» **YOUR GOAL**: Your task is to find every line in the records that holds the string "meisten" and copy it.
··· ENTRIES SHOWN ···
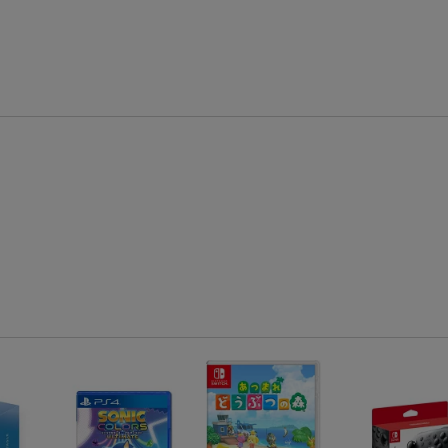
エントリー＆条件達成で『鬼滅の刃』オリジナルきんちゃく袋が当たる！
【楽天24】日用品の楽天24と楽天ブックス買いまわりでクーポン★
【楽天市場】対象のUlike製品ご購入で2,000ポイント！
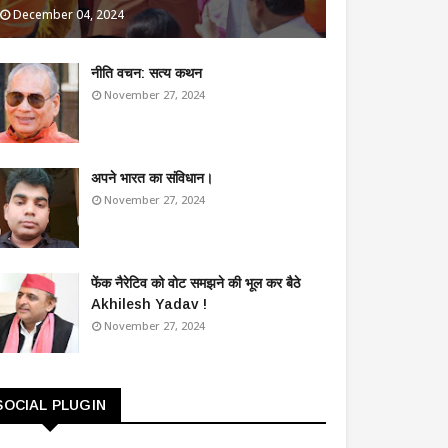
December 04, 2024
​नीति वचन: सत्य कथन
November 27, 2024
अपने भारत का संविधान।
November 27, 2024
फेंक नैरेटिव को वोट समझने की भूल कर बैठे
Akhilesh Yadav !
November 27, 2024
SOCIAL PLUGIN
···
··· ENTRIES SHOWN ···
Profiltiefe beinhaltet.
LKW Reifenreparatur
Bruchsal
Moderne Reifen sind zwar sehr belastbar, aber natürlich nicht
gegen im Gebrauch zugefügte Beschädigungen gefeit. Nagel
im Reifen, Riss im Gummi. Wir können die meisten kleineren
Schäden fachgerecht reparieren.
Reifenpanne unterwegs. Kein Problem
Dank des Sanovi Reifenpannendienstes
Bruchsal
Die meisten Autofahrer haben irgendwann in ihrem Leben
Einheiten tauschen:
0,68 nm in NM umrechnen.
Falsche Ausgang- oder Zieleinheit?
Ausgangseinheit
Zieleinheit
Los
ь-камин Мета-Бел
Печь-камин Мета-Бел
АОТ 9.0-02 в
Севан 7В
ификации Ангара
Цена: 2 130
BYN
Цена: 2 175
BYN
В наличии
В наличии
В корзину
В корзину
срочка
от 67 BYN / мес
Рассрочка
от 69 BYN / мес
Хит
···
» **RESULT OF THIS TASK**:
im Reifen, Riss im Gummi. Wir können die meisten kleineren
Die meisten Autofahrer haben irgendwann in ihrem Leben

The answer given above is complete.